I attended the NMC Symposium on New Media & Learning at the end of March (2009) which was completely done in Second Life.

It was an extraordinary experience with good presentations, with things running smoothly and on time. A variety of speakers with diverse topics made the sessions interesting in their own way, even for the novice users such as myself. We had an orientation to Second Life environment and the conference venues prior to the symposium which helped a lot. Many presenters tried to do something with the audience, and the collaboration turned out to be very successful, such as working in Google doc and other google applications, or “composing music” (creating sounds) with our avatar’s movements, just like using  a wii. The sessions were video recorded and they are available to the public, under “Symposium Program”. Almost a hundred photos from the symposium have been posted in flickr

The other “news” I have is about the MacArthur Foundation. A few days ago, they announced the 2009 winners of Digital Media and Learning Competition. Nineteen projects from around the world were awarded $2 million to explore how digital technologies are changing the way that people learn and participate in daily life.  The proposals were submitted by individuals, for-profit companies, universities, and community organizations for projects that employ games, mobile phone applications, virtual worlds, social networks, wikis, and video blogs. A short description of the projects is available at: http://www.dmlcompetition.net/. There is one project from Canada, “History Game Canada” (Queen’s University).

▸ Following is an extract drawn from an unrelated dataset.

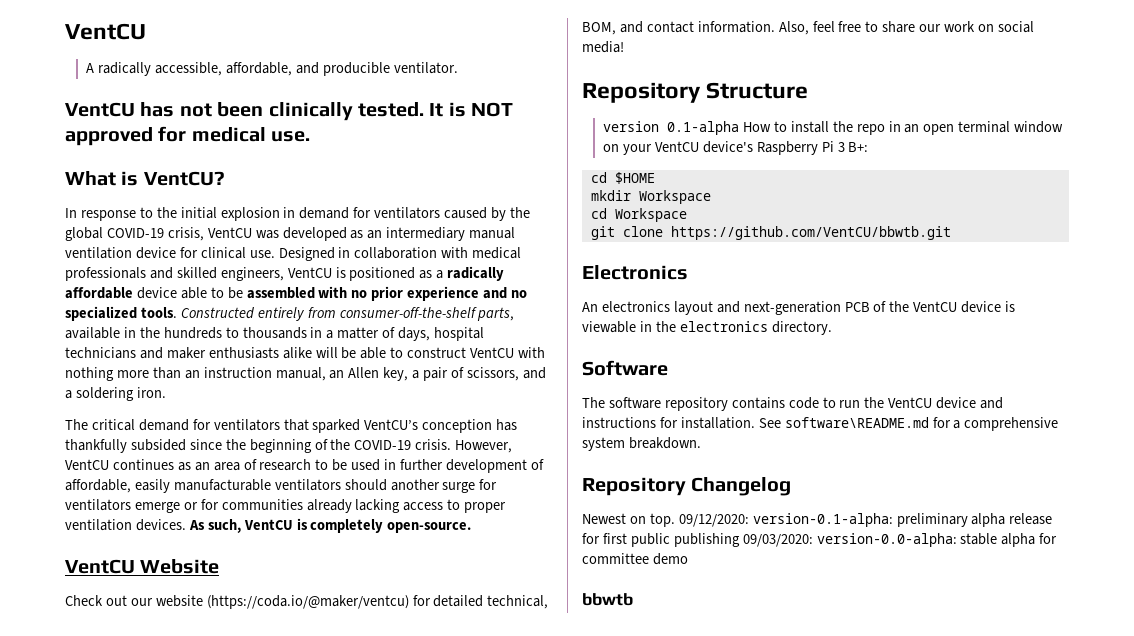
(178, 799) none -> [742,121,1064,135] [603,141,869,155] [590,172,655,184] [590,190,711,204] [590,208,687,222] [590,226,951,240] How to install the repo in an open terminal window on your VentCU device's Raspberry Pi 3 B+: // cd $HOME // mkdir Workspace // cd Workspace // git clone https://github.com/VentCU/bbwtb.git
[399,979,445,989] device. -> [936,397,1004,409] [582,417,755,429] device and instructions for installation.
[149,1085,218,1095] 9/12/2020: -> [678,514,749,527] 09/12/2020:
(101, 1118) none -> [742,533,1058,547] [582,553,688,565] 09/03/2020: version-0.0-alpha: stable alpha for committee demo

Report on New Media Consortium in Second Life

Linden Lab (2009) Developing New Learning And Collaboration Environments For Educators: The New Media Consortium (NMC) In Second Life San Francisco: Linden Lab

The New Media Consortium (NMC), a non-profit consortium of learning-focused organizations founded in 1993, has nearly 300 members, including most of the top colleges and universities in the world, museums, research centers, foundations, and other forward-thinking organizations. Since 2006 the NMC has used Second Life as another medium to achieve their mission – to encourage the use of emerging technologies in support of teaching, learning, research, and creative expression.

This report by Linden Lab (the designers of Second Life) gives an overall description of NMC-supported activity in Second Life, indicating the number of institutional and individual users, the type of projects, and personal assessments of the educational value of Second Life.